The rest of the lines of code (lines 38 to 71) are pretty straightforward
in the way they check for blank or incorrect input value. Of particular
interest is how the social security number is interpreted in this
script (see line 47). The number can be read in from the user
as XXX-XX-XXXX, where
(X is a decimal digit
from 0 to 9), or as a string of nine decimal digits XXXXXXXXX.
This situation has been taken care of with the two conditions
for the regular expressions.
A social security number is quite meaningless to someone who lives
outside of the United States. When designing pages that are user
specific or where the country of origin matters, it's best to
either provide a warning or an alternative page. How would you
handle a phone number in this scenario? Phone numbers in the United
States are assigned in a different way than they are in a foreign
country. When designing HTML pages, you have to keep these sensitive
and important internationalization factors in mind.
So far I have dealt only with returning messages back in the form
of text data. The beauty of CGI is the ability to send back custom
HTML pages in response to your requests. Instead of sending back
a content-type of plain,
you send back a type of html.
This is done with the following statement:
It's your responsibility to make sure that your script sends back
a valid HTML page regardless of how badly the input is messed
up. The returned page should have the correct <HTML></HTML>
tags and should be syntactically correct. Remember that the browser
will be expecting an HTML page as soon as it sees the context
type of html. Don't forget
the extra empty line. Also, remember to use \n\n
to terminate the string.
Refer to the code in Listing 22.7 to see how the error message
is constructed from an empty string. Basically, the very first
error that occurs is being reported (rather than flooding the
user's screen with a page full of error messages). Naturally,
this is a design decision that you have to make as you design
your HTML pages. Do you inform the user only of the first error,
or do you tell him or her about every conceivable error that has
occurred with the input? Pouring on too many error messages will
only serve to annoy or confuse the user.
This script produces the header for the HTML header and body first
with the code in lines 87 through 91. Line 87 asks Perl to print
everything until the string HTMLHEAD
is found by itself on a line. Line 88 starts a new HTML page,
followed by the start of the body of the page with the <BODY>
tag, and then a blank line with the <P>
tag. Note that I did not use the <TITLE>
and </TITLE> tag pair.
Then, the script examines the $error
string to see if it had any problems listed in it. If no problems
are seen (that is, the $error
string is empty), then the script accepts this input and prints
out an acknowledgment. On the other hand, if there are some problems,
then the script prints out the value of $error
to show what the errors are and print those out instead.
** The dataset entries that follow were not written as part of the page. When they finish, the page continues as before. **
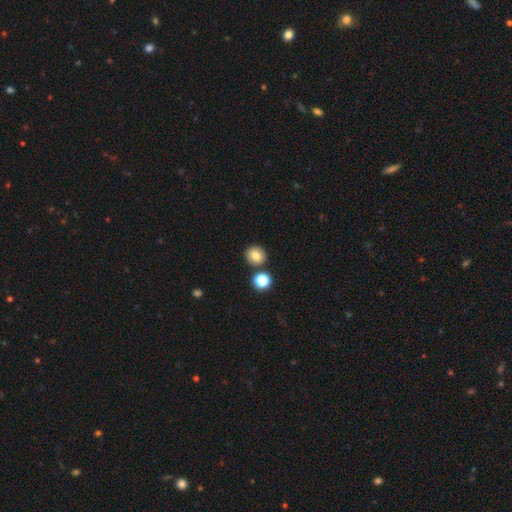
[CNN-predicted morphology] Smooth or featured? smooth (79%)
How rounded? round (85%)
Merging? none (82%)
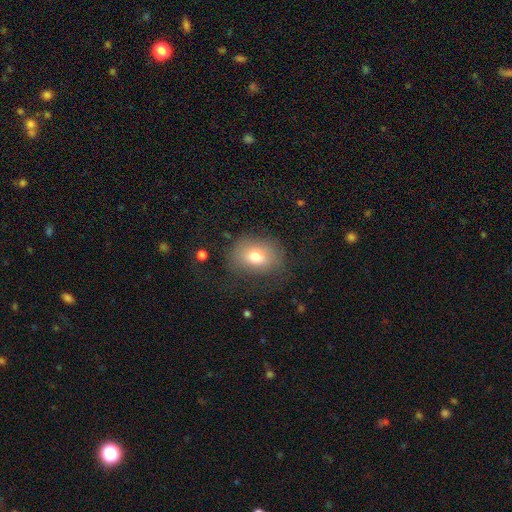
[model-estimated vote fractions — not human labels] Smooth or featured: smooth — 74% (featured or disk — 15%)
How rounded: in between — 56% (round — 43%)
Merging: none — 67% (minor disturbance — 20%)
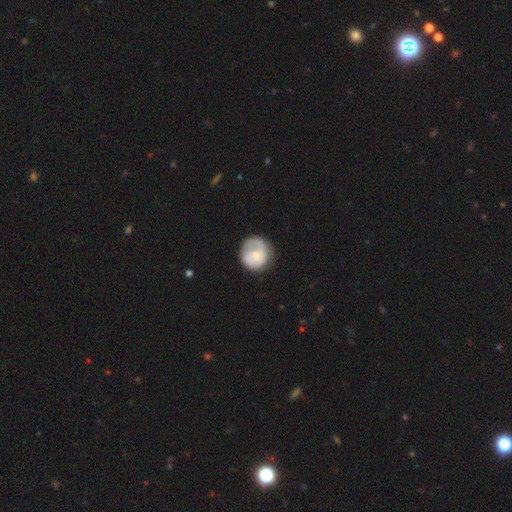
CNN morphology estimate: This is likely a smooth galaxy (63%). How rounded: clearly round (87%). Merging: likely none (61%).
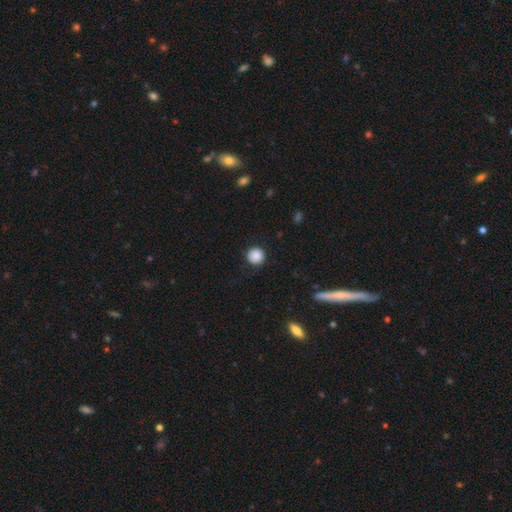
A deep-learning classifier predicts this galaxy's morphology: Overall: smooth (87%). How rounded: round (94%). Merging: none (86%).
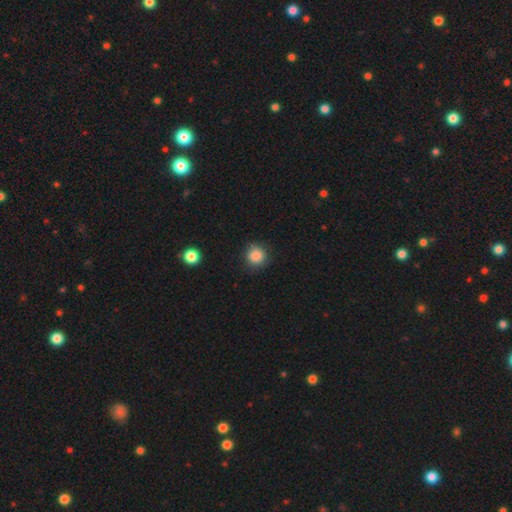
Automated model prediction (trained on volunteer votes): Smooth or featured: smooth — 86% (star or artifact — 10%)
How rounded: round — 90% (in between — 9%)
Merging: none — 82% (minor disturbance — 14%)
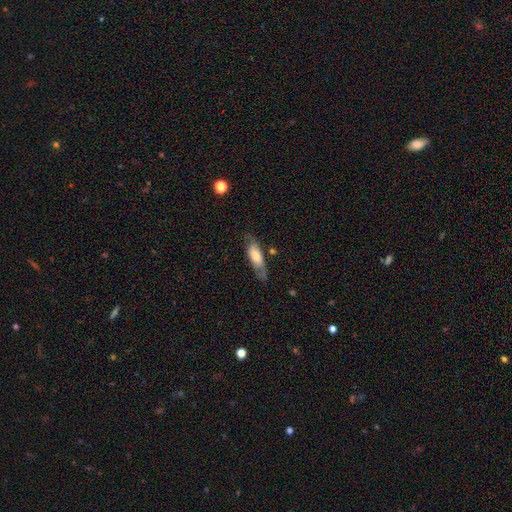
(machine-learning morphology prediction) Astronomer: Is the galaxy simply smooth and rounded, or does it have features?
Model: smooth — 56% (runner-up: featured or disk, 38%).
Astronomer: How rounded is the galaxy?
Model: in between — 59% (runner-up: cigar-shaped, 39%).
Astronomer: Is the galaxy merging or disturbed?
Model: none — 66%.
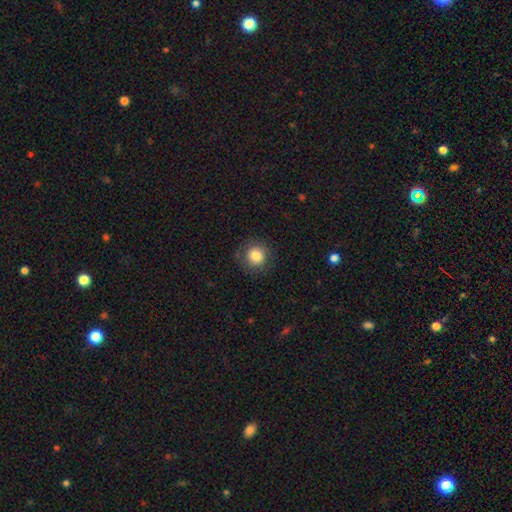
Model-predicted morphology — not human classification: smooth_or_featured: smooth (p=0.81) [alt: star or artifact p=0.10]
how_rounded: round (p=0.94) [alt: in between p=0.06]
merging: none (p=0.86) [alt: minor disturbance p=0.09]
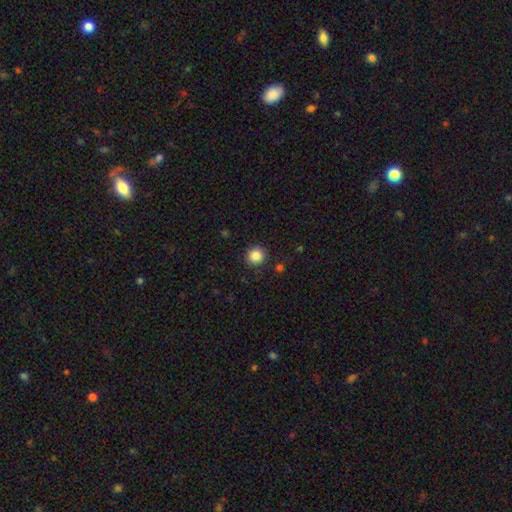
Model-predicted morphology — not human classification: smooth-or-featured: smooth: 86% | star or artifact: 10% | featured or disk: 4%
  how-rounded: round: 91% | in between: 8% | cigar-shaped: 1%
  merging: none: 89% | minor disturbance: 7% | major disturbance: 2% | merger: 1%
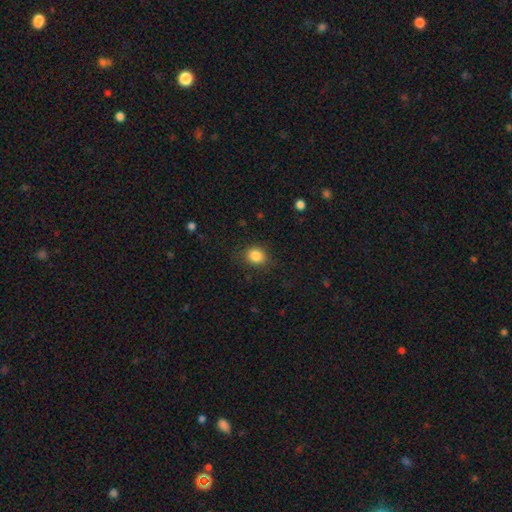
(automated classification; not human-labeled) Smooth or featured? smooth (85%)
How rounded? round (60%)
Merging? none (82%)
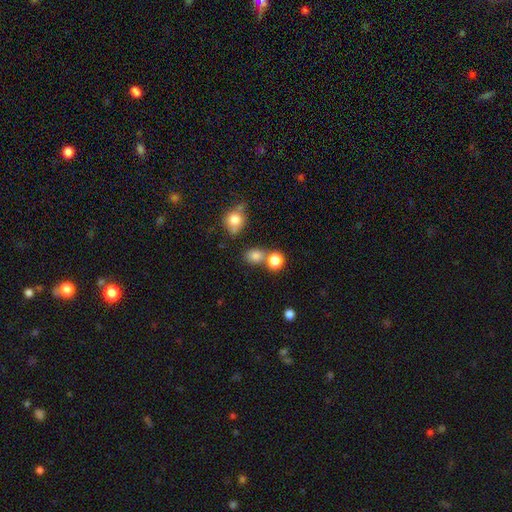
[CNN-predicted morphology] The model was most divided on "how rounded": round: 57%, in between: 42%, cigar-shaped: 1%. More confident: smooth or featured — smooth (79%); merging — none (62%).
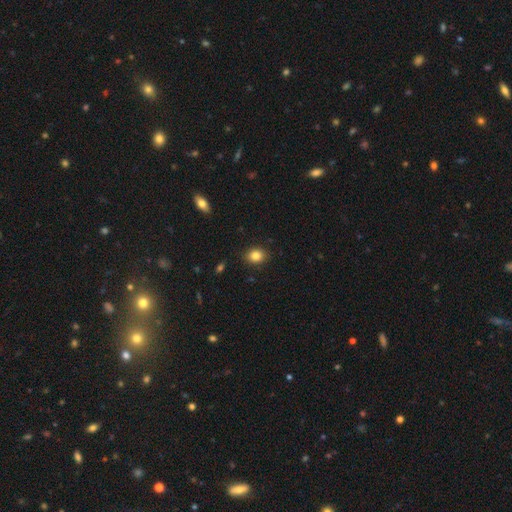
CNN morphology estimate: Overall: smooth (84%). How rounded: round (52%; in between 47%). Merging: none (89%).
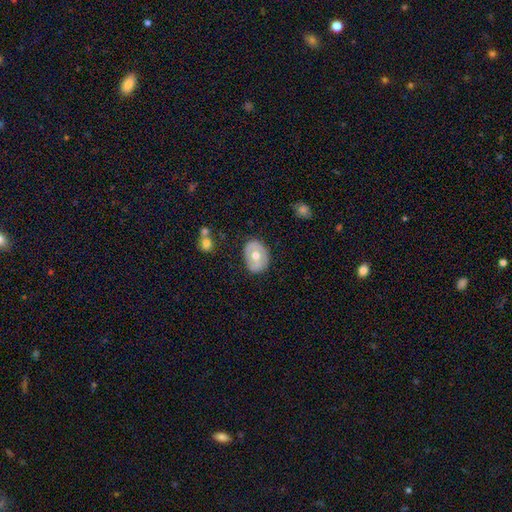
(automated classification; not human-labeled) The model was most divided on "smooth or featured": smooth: 50%, featured or disk: 44%, star or artifact: 6%. More confident: merging — none (80%).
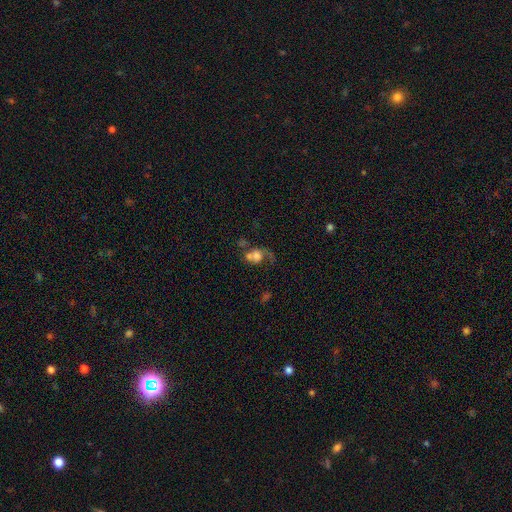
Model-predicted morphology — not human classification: Smooth or featured: smooth — 50% (featured or disk — 38%)
Merging: merger — 42% (major disturbance — 27%)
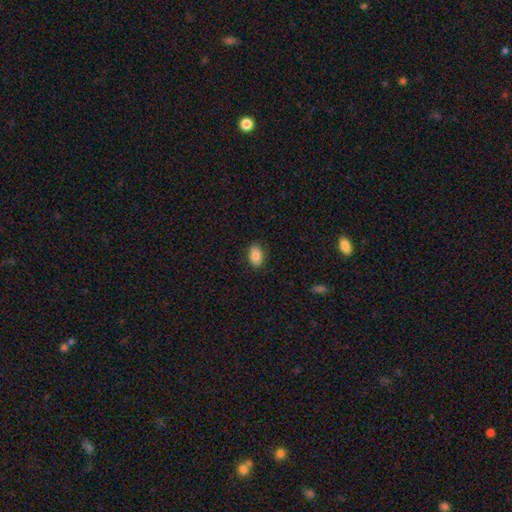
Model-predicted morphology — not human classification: This appears to be a smooth galaxy with no disk features (85%) that is in between round and cigar-shaped (89%). Merging: none (86%).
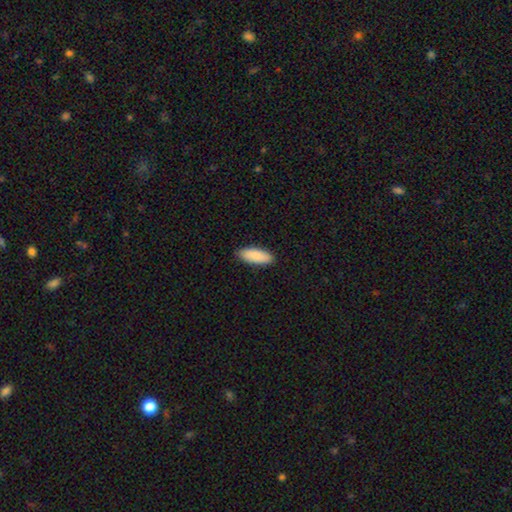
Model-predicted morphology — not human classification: Smooth or featured?
  - smooth: 88% *
  - featured or disk: 6%
  - star or artifact: 5%
How rounded?
  - in between: 78% *
  - cigar-shaped: 21%
  - round: 2%
Merging?
  - none: 88% *
  - minor disturbance: 9%
  - major disturbance: 2%
  - merger: 1%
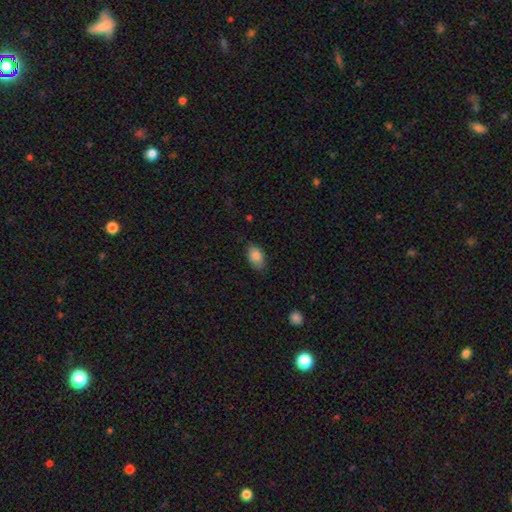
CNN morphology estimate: Q: Smooth or featured?
A: smooth (86%); runner-up: star or artifact (7%)
Q: How rounded?
A: in between (90%); runner-up: round (8%)
Q: Merging?
A: none (77%); runner-up: minor disturbance (18%)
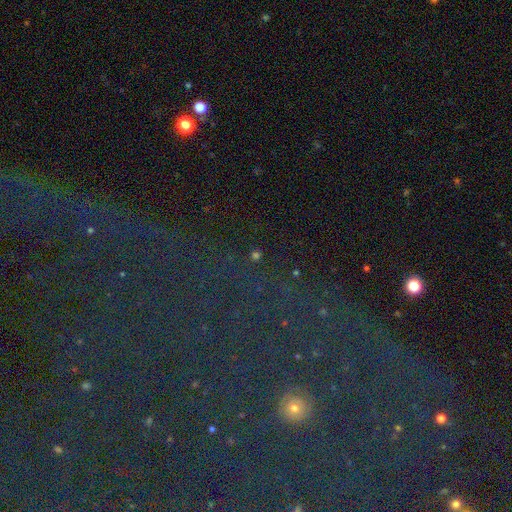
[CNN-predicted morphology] A star or artifact, not a galaxy (64%).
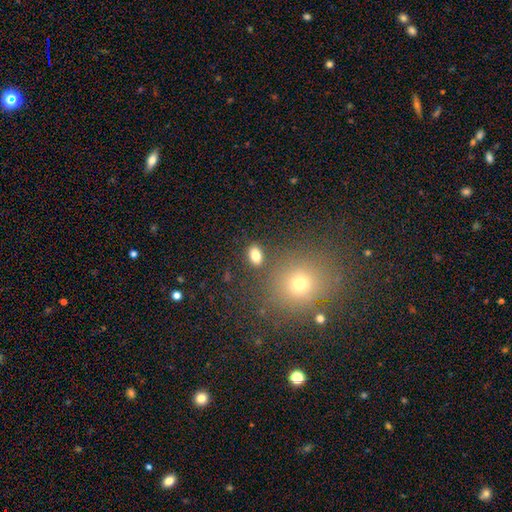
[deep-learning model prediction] Smooth or featured? smooth (82%)
How rounded? in between (80%)
Merging? none (80%)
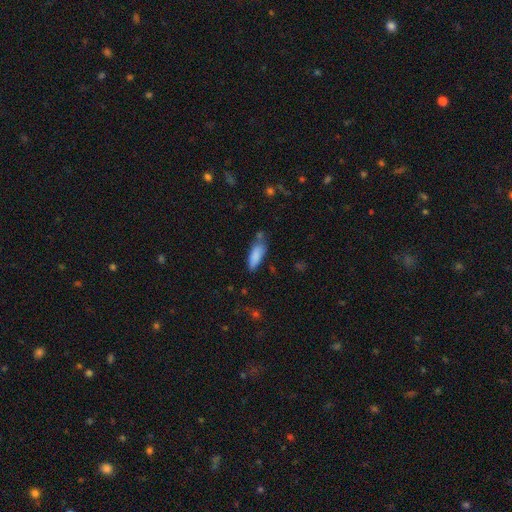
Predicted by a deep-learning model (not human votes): This is clearly a smooth galaxy (84%). How rounded: likely in between (64%). Merging: possibly none (56%).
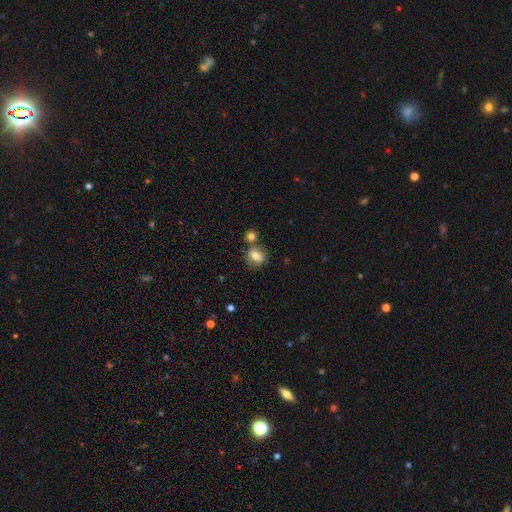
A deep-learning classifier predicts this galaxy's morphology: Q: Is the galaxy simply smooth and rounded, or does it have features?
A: smooth — 74%.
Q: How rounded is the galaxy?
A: round — 56%.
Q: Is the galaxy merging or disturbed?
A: none — 59%.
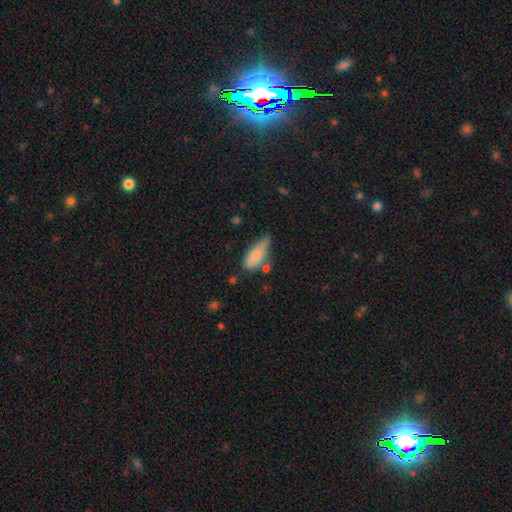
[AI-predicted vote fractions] smooth_or_featured: smooth (p=0.77) [alt: featured or disk p=0.16]
how_rounded: in between (p=0.76) [alt: cigar-shaped p=0.21]
merging: minor disturbance (p=0.41) [alt: none p=0.37]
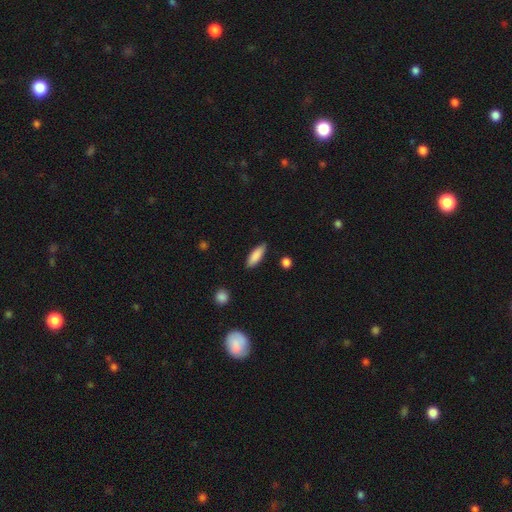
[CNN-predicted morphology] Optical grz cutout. It shows a smooth galaxy with no disk features (85%) that is in between round and cigar-shaped (55%). Merging: none (85%).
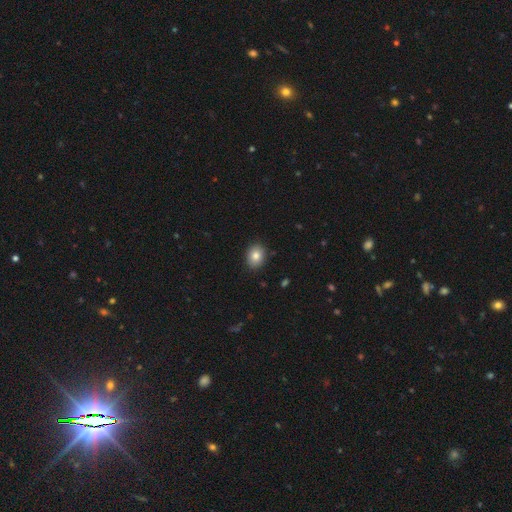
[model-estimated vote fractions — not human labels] A smooth galaxy with no disk features (83%) that is in between round and cigar-shaped (54%). Merging: none (89%).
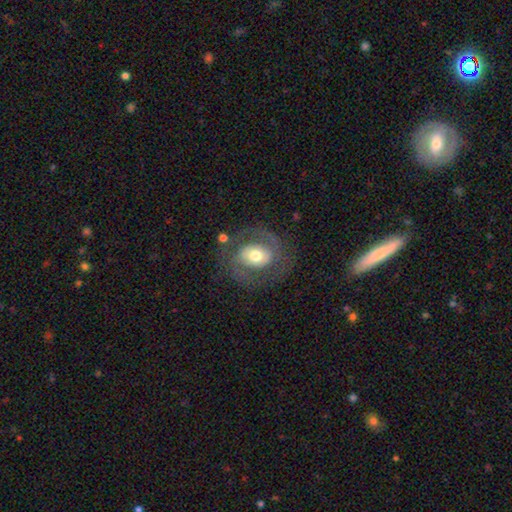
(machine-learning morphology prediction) type=featured or disk (62%); edge-on=no (96%); bar=no (61%); spiral arms=yes (64%); bulge=moderate (66%); merging=none (71%).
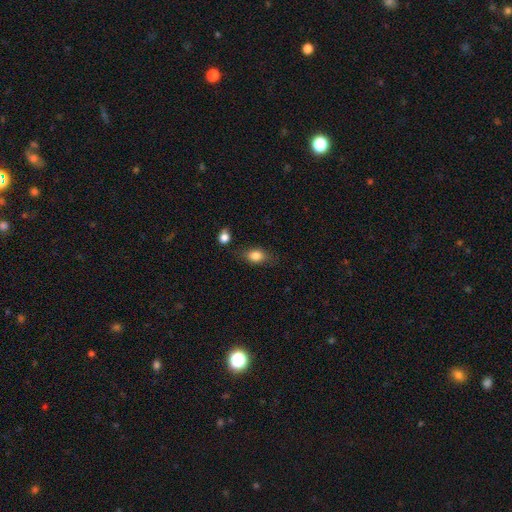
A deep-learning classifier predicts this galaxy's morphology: smooth 82%, featured or disk 9%, star or artifact 9%. Down the decision tree: how rounded — in between (75%); merging — none (72%).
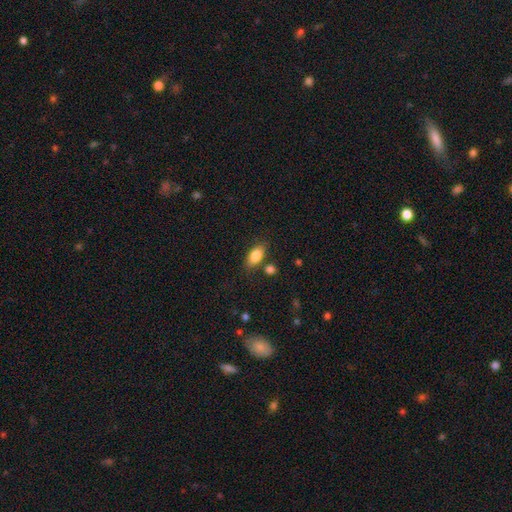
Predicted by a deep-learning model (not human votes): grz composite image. It shows a smooth galaxy with no disk features (84%) that is in between round and cigar-shaped (87%). Merging: none (77%).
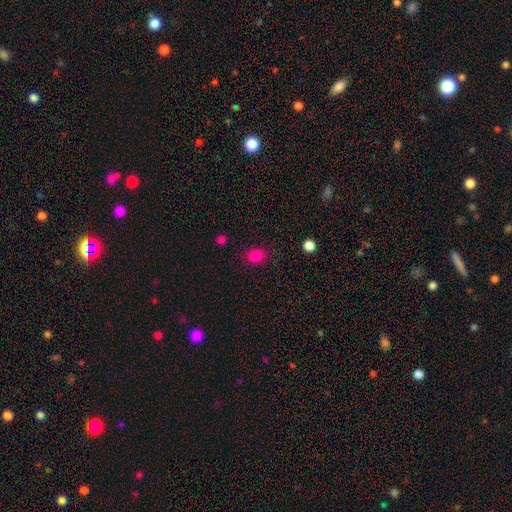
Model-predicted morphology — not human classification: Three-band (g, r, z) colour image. It shows a smooth galaxy with no disk features (83%) that is round (66%). Merging: none (87%).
At this point, the script can write out HTML tags and text for
sending back the content of an HTML page to the browser. Regardless
of what the result of action
is, you have to close out the HTML output with the </BODY>
and </HTML> tags. Then
you are done. The response is sent back to the browser, and you
can safely exit.
Perl gives you, as a programmer, enormous flexibility and power
to control how you handle responses and echo back messages. I
used the construct print << "HTML".
Anything from that statement on will be printed to STDOUT
(standard output of the script or until the end of file), until
either that exit statement
or the word HTML is found
by itself on one line.
So far, you've been able to collect the incoming data from the
user and verify that it is correct for the HTML FORM
you are supporting. Now the question is what can you do with the
collected data? Well, basically anything you want, because it's
local to your script now. Two of the most common actions you might
want to take with this data is to archive it to disk or mail the
contents as a message to someone.
The archival process to store the incoming data can be done in
many different ways. You can use the incoming name and other information
to store values in a text string or a database. Using the techniques
covered in Chapter 18, "Databases
for Perl," you can construct your own database. At the very
least, you can archive the responses in a plain text file by appending
them to an existing file.
A simple solution is to use the following lines to write them
all out. It'll be one long text file.
Using a crude method like this might get you by if you have only
a few applicants. The
For a commercial application, you're better off using an existing
database from Oracle, dBASE, or some other commercial database
management system. With a commercial system you're able to use
the DBI to take advantage of particular features of that database.
Perl comes with several modules, including GDBM, NDBM, and SDBM.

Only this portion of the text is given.